Mr. Donohue faces a familiar foe: Intercontinental CEO Jeffrey Sprecher challenged CME in its bid to acquire the Chicago Board of Trade last year. Mr. Donohue won, thanks in part to CME's ties with its crosstown counterpart.

But now, Mr. Sprecher has the connections. He formed Intercontinental eight years ago with the backing of Wall Street trading houses — the very firms that control the $47-trillion credit-default swaps market — and in the wake of Enron Corp.'s demise, when energy traders sought a safer platform for oil and gas contracts. That's exactly what credit traders and regulators want today.

Last week, Goldman Sachs, Citigroup Inc. and seven other firms signaled their support for Mr. Sprecher's plan when they agreed to allow the Atlanta-based exchange to acquire their clearinghouse, Chicago-based Clearing Corp.

The Wall Street firms have chafed at CME's dominance in U.S. futures trading — it controls 98% of that business — since it acquired the Board of Trade, and they fear its ability to raise trading fees. Mr. Donohue "faces an uphill fight" against Intercontinental, says Craig Pirrong, a finance professor at the University of Houston who studies exchanges.

Mr. Donohue says CME's position as the biggest U.S. exchange and clearinghouse gives it a huge advantage. "We're entering a new time in financial markets," he says.

Meanwhile, he says, the loss of business in CME's biggest contracts — futures and options tied to interest rates — will be temporary. He expects trading to pick up as credit markets loosen and as the federal government issues more debt to pay for its bailout. CME also hopes to fuel growth through international expansion and increased services to other over-the-counter markets, such as energy and interest-rate swaps.

But none of those markets would approach the $150 million to $400 million in revenue that Niamh Alexander, a New York-based analyst for Keefe Bruyette & Woods Inc., estimates could come from clearing credit-default swaps. CME also could generate fee revenue if the swap contracts were traded on its platform, as it is proposing.

To win the clearing business, Mr. Donohue and his team argue, CME can leverage the $1.7-billion guarantee fund it manages for futures. Kim Taylor, president of CME's clearinghouse, says that fund can be augmented by raising several hundred million dollars in additional capital from trading firms, meaning swaps traders wouldn't have to fund a new multibillion-dollar guarantee account from scratch.

Mr. Sprecher is asking traders to do just that for Intercontinental's fund. He says his approach is safer because it doesn't expose futures traders to the risk of default from credit contracts.

Intercontinental may have a slight advantage with the New York Fed, which is taking a heavy interest in swaps clearing in the wake of the credit meltdown. Mr. Sprecher plans to set up his guarantee fund as a trust bank in New York, under the Fed's authority. Mr. Donohue and CME prefer that swaps trading be regulated by the Commodity Futures Trading Commission, the federal body that regulates other exchange-traded derivatives.

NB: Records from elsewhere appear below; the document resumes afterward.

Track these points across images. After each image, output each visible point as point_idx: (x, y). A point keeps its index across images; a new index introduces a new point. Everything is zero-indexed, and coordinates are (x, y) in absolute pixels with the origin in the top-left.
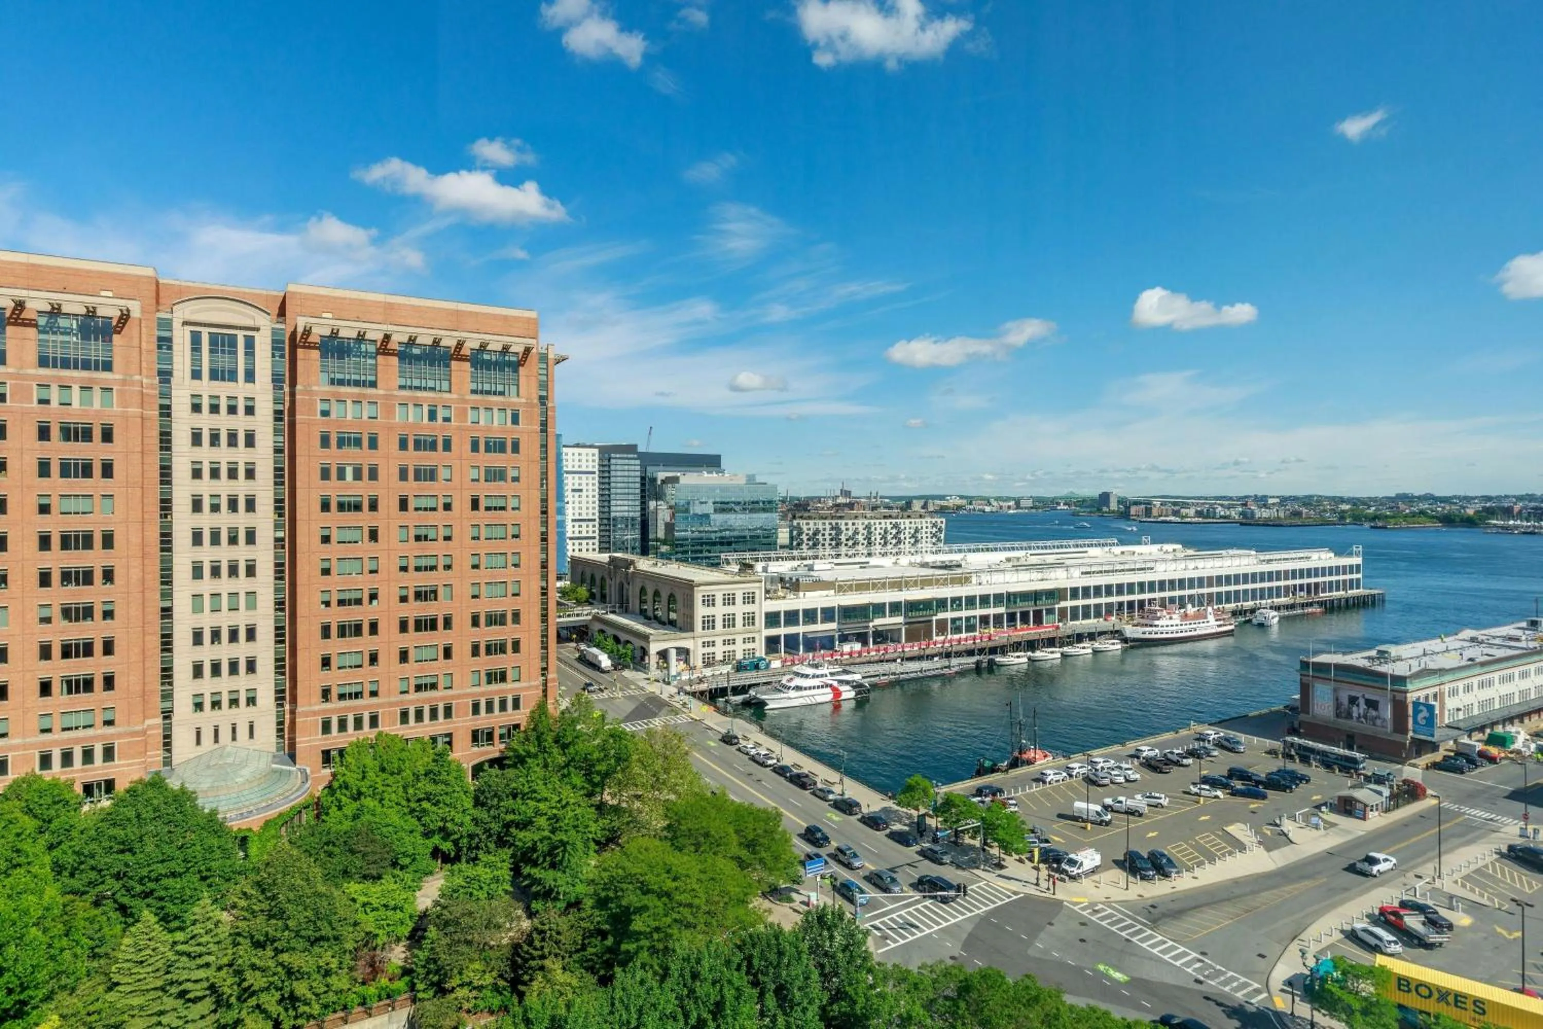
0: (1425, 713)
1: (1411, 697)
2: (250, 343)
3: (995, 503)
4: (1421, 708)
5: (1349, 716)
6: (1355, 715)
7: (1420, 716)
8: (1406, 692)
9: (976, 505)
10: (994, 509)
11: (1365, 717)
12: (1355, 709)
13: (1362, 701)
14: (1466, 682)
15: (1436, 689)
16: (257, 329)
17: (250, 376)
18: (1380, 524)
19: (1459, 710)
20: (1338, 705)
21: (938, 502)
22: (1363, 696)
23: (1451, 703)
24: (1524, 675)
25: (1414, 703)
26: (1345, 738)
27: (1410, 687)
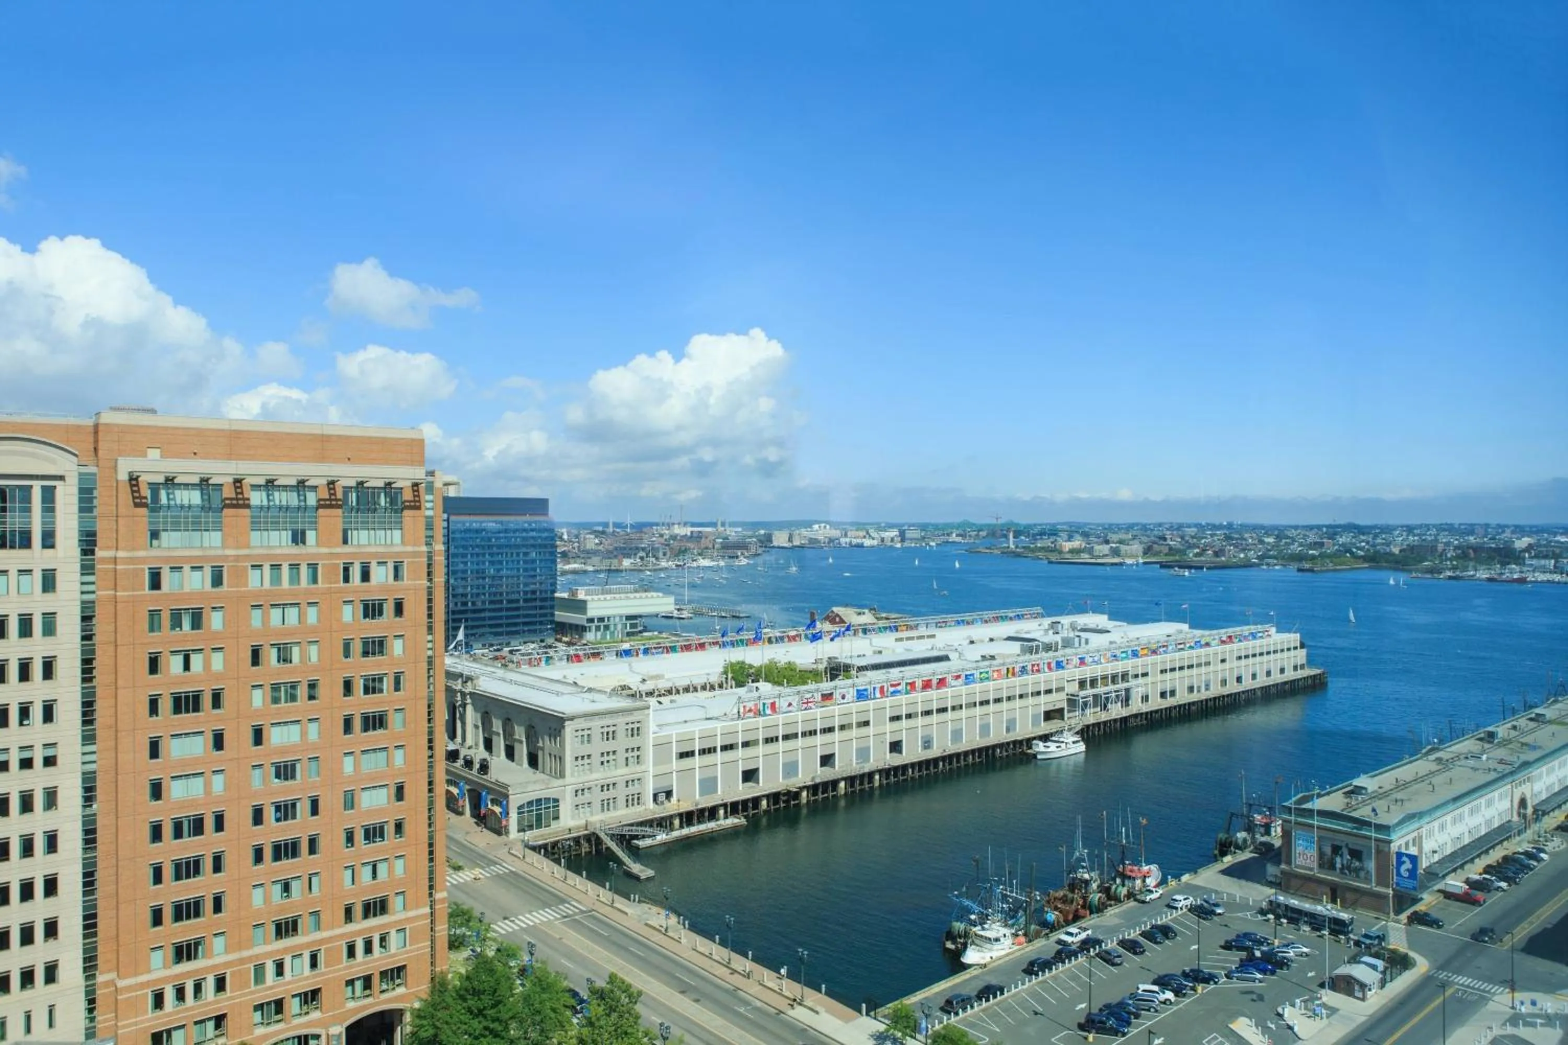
0: (1408, 865)
1: (1394, 847)
2: (49, 495)
3: (874, 534)
4: (1405, 859)
5: (1332, 867)
6: (1338, 866)
7: (1403, 868)
8: (1389, 842)
9: (855, 537)
10: (875, 542)
11: (1349, 868)
12: (1338, 860)
13: (1345, 851)
14: (1440, 820)
15: (1415, 834)
16: (61, 478)
17: (49, 540)
18: (1307, 566)
19: (1435, 852)
20: (1321, 855)
21: (804, 532)
22: (1347, 845)
23: (1428, 846)
24: (1489, 804)
25: (1397, 853)
26: (1328, 890)
27: (1394, 837)
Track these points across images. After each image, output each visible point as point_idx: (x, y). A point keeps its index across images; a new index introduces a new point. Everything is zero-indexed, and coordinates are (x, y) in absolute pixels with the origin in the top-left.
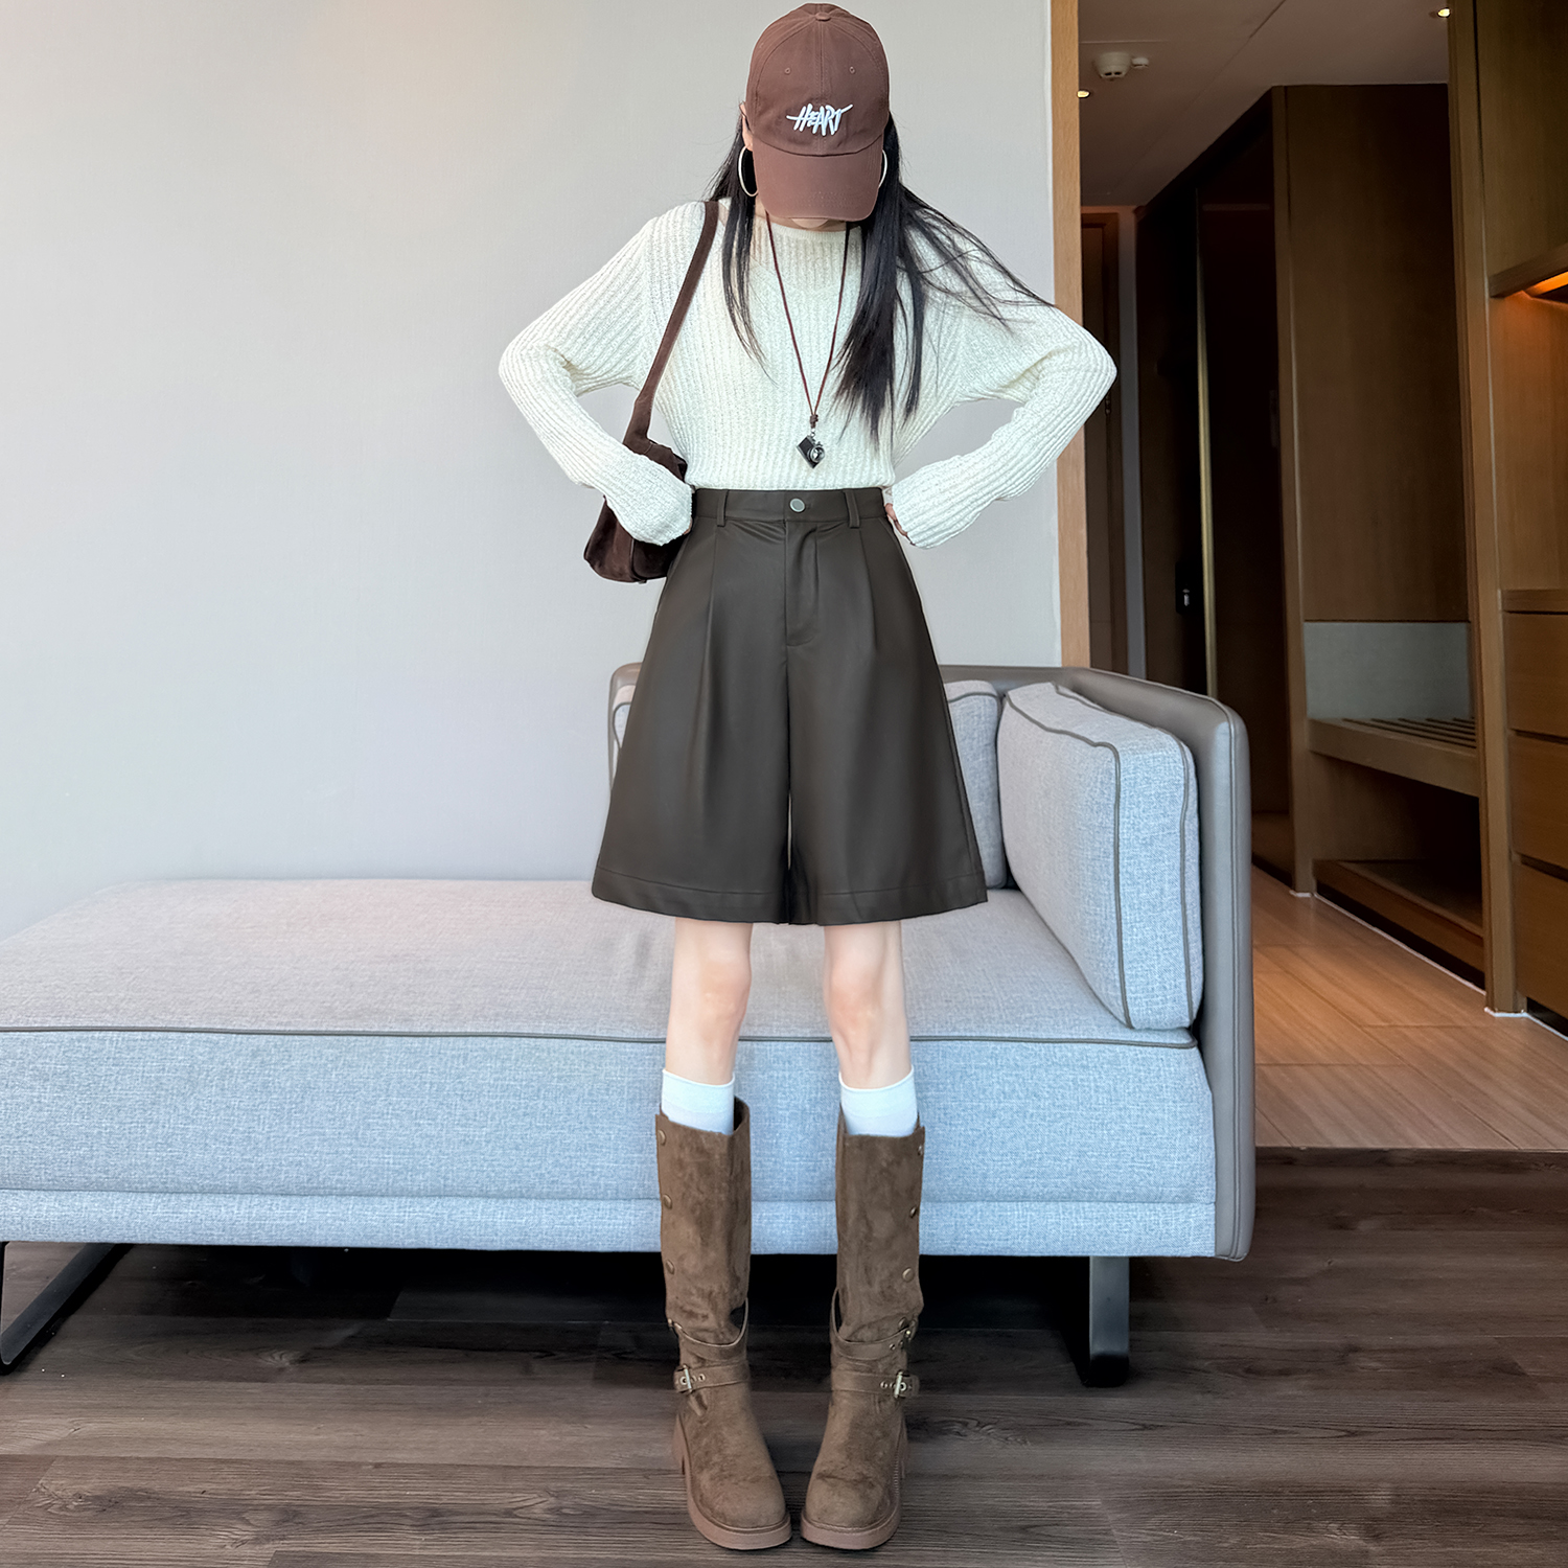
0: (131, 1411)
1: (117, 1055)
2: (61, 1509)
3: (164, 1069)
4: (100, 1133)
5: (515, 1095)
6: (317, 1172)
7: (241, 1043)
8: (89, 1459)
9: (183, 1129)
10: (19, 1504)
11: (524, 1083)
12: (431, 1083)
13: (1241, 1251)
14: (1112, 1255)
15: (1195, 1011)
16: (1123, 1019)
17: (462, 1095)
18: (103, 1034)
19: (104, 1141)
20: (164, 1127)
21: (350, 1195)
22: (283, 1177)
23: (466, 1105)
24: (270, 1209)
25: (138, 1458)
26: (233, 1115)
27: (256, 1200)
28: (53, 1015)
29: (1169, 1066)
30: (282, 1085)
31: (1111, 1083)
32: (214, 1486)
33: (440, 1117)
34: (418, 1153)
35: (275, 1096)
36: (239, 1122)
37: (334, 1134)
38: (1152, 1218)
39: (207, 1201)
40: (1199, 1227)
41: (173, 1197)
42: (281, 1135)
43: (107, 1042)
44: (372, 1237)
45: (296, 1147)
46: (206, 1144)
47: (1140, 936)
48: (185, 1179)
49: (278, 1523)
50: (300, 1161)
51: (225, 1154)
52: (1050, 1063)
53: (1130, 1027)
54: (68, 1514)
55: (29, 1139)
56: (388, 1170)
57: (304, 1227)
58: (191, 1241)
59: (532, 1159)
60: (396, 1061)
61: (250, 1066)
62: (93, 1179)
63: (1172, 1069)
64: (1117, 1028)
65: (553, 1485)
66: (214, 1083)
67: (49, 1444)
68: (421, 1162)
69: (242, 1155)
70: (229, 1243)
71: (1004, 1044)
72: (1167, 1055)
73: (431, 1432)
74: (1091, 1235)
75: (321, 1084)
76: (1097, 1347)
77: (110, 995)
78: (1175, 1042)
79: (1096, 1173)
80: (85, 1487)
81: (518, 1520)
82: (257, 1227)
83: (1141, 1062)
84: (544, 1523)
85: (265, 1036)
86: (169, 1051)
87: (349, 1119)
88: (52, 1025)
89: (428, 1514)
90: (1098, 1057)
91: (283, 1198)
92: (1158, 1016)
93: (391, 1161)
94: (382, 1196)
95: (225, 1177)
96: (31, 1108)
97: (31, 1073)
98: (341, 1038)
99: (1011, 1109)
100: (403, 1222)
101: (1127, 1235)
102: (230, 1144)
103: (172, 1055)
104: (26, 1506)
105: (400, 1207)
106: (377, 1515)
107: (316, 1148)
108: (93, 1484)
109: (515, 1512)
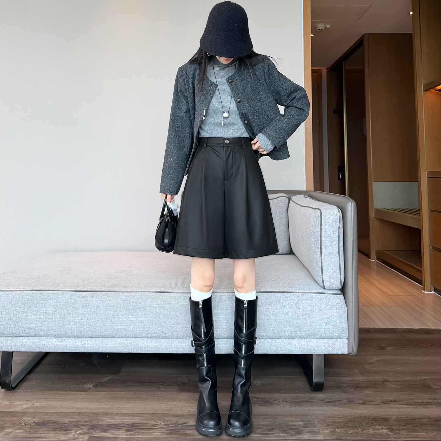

But who regulates the contracts won't matter to CME unless it can capture a large portion of the market. "To really get the volume going, you need to get the dealers on board," Ms. Alexander of Keefe Bruyette says.

And soon. On Friday, the biggest swaps dealers, including the nine backing Intercontinental, promised the Fed that they would use a clearinghouse for credit contracts beginning Nov. 30.

Ms. Alexander, like many analysts, believes Intercontinental has the edge, but she isn't counting out Mr. Donohue and CME. "There has never been a better time for them to get some traction in the over-the-counter markets, and they are doing everything they can to try and accomplish that."